▶ [Study text]:
All of lore.kernel.org
 help / color / mirror / Atom feed
* [PATCH RFCv2 04/10] dm-dedup: implementation of the read-on-write procedure
@ 2014-08-28 22:05 Vasily Tarasov
  0 siblings, 0 replies; only message in thread
From: Vasily Tarasov @ 2014-08-28 22:05 UTC (permalink / raw)
  To: dm-devel
  Cc: Joe Thornber, Mike Snitzer, Christoph Hellwig, Philip Shilane,
	Sonam Mandal, Erez Zadok

If a request from the upper layer is smaller than the block size, then
we have to perform a read-on-write to properly compute the hash value.

▶ [Activity list]:
#1 Retype the dm-dedup patch email from "All of lore.kernel.org" to "(permalink / raw)".
#2 In the dm-dedup patch email, why must a read-on-write be done when a request from the upper layer is smaller than the block size?

▶ [Excerpted records]:

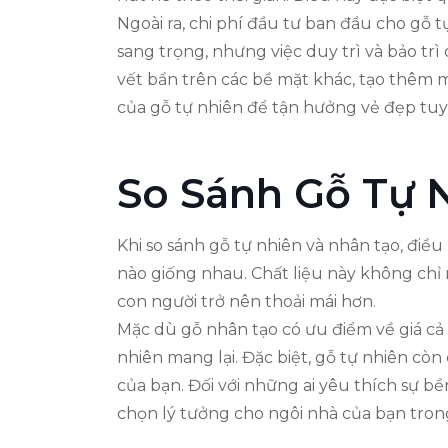
Ngoài ra, chi phí đầu tư ban đầu cho gỗ t
sang trọng, nhưng việc duy trì và bảo trì
vết bẩn trên các bề mặt khác, tạo thêm 
của gỗ tự nhiên để tận hưởng vẻ đẹp tuy
So Sánh Gỗ Tự 
Khi so sánh gỗ tự nhiên và nhân tạo, điề
nào giống nhau. Chất liệu này không chỉ 
con người trở nên thoải mái hơn.
Mặc dù gỗ nhân tạo có ưu điểm về giá cả
nhiên mang lại. Đặc biệt, gỗ tự nhiên cò
của bạn. Đối với những ai yêu thích sự b
chọn lý tưởng cho ngôi nhà của bạn tron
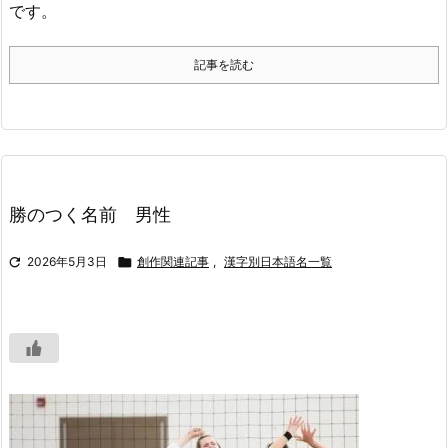
です。
記事を読む
勝のつく名前 男性

2026年5月3日

創作関連記事
,
漢字別日本語名一覧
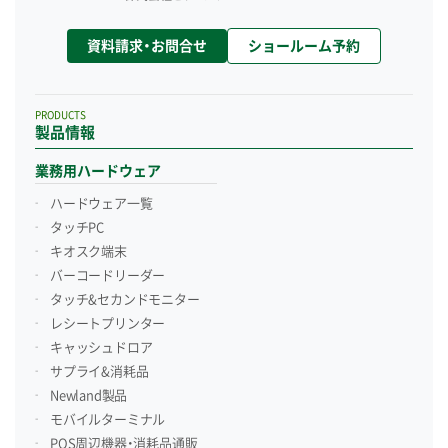
資料請求・お問合せ
ショールーム予約
PRODUCTS
製品情報
業務用ハードウェア
ハードウェア一覧
タッチPC
キオスク端末
バーコードリーダー
タッチ&セカンドモニター
レシートプリンター
キャッシュドロア
サプライ&消耗品
Newland製品
モバイルターミナル
POS周辺機器・消耗品通販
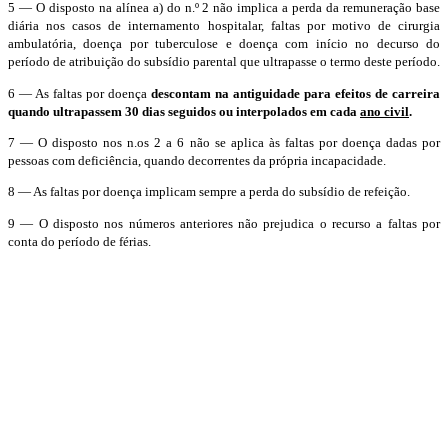
5 — O disposto na alínea a) do n.º 2 não implica a perda da remuneração base
diária nos casos de internamento hospitalar, faltas por motivo de cirurgia
ambulatória, doença por tuberculose e doença com início no decurso do
período de atribuição do subsídio parental que ultrapasse o termo deste período.
6 — As faltas por doença
descontam na antiguidade para efeitos de carreira
quando ultrapassem 30 dias seguidos ou interpolados em cada
ano civil
.
7 — O disposto nos n.os 2 a 6 não se aplica às faltas por doença dadas por
pessoas com deficiência, quando decorrentes da própria incapacidade.
8 — As faltas por doença implicam sempre a perda do subsídio de refeição.
9 — O disposto nos números anteriores não prejudica o recurso a faltas por
conta do período de férias.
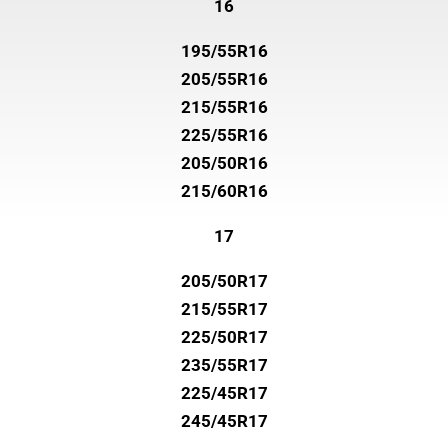
16
195/55R16
205/55R16
215/55R16
225/55R16
205/50R16
215/60R16
17
205/50R17
215/55R17
225/50R17
235/55R17
225/45R17
245/45R17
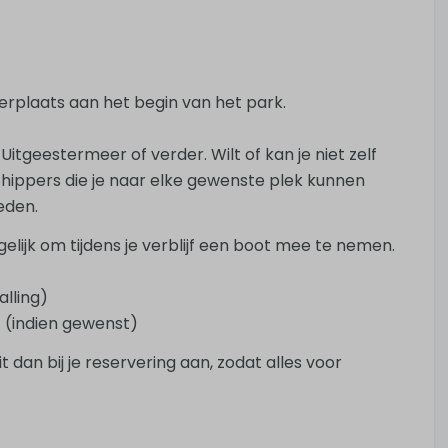
rplaats aan het begin van het park.
itgeestermeer of verder. Wilt of kan je niet zelf
hippers die je naar elke gewenste plek kunnen
eden.
lijk om tijdens je verblijf een boot mee te nemen.
alling)
t (indien gewenst)
 dan bij je reservering aan, zodat alles voor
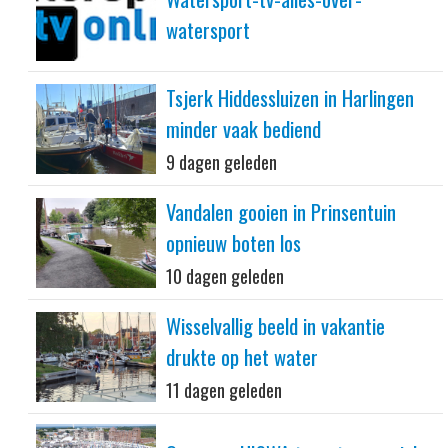
watersport
Tsjerk Hiddessluizen in Harlingen
minder vaak bediend
9 dagen geleden
Vandalen gooien in Prinsentuin
opnieuw boten los
10 dagen geleden
Wisselvallig beeld in vakantie
drukte op het water
11 dagen geleden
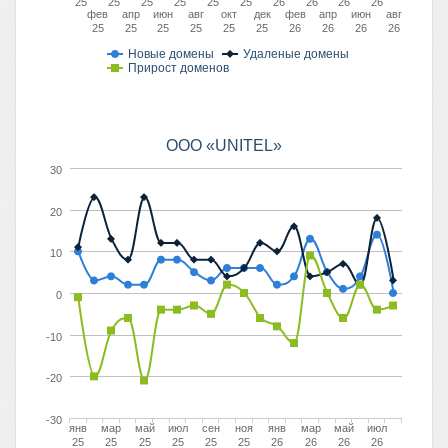
25
25
25
25
25
25
26
26
26
26
фев
апр
июн
авг
окт
дек
фев
апр
июн
авг
25
25
25
25
25
25
26
26
26
26
Новые домены
Удаленые домены
Прирост доменов
OOO «UNITEL»
30
20
10
0
-10
-20
-30
янв
мар
май
июл
сен
ноя
янв
мар
май
июл
25
25
25
25
25
25
26
26
26
26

▶ [Task responses]:
#1
All of lore.kernel.org
 help / color / mirror / Atom feed
* [PATCH RFCv2 04/10] dm-dedup: implementation of the read-on-write procedure
@ 2014-08-28 22:05 Vasily Tarasov
  0 siblings, 0 replies; only message in thread
From: Vasily Tarasov @ 2014-08-28 22:05 UTC (permalink / raw)

#2 It must be done to properly compute the hash value.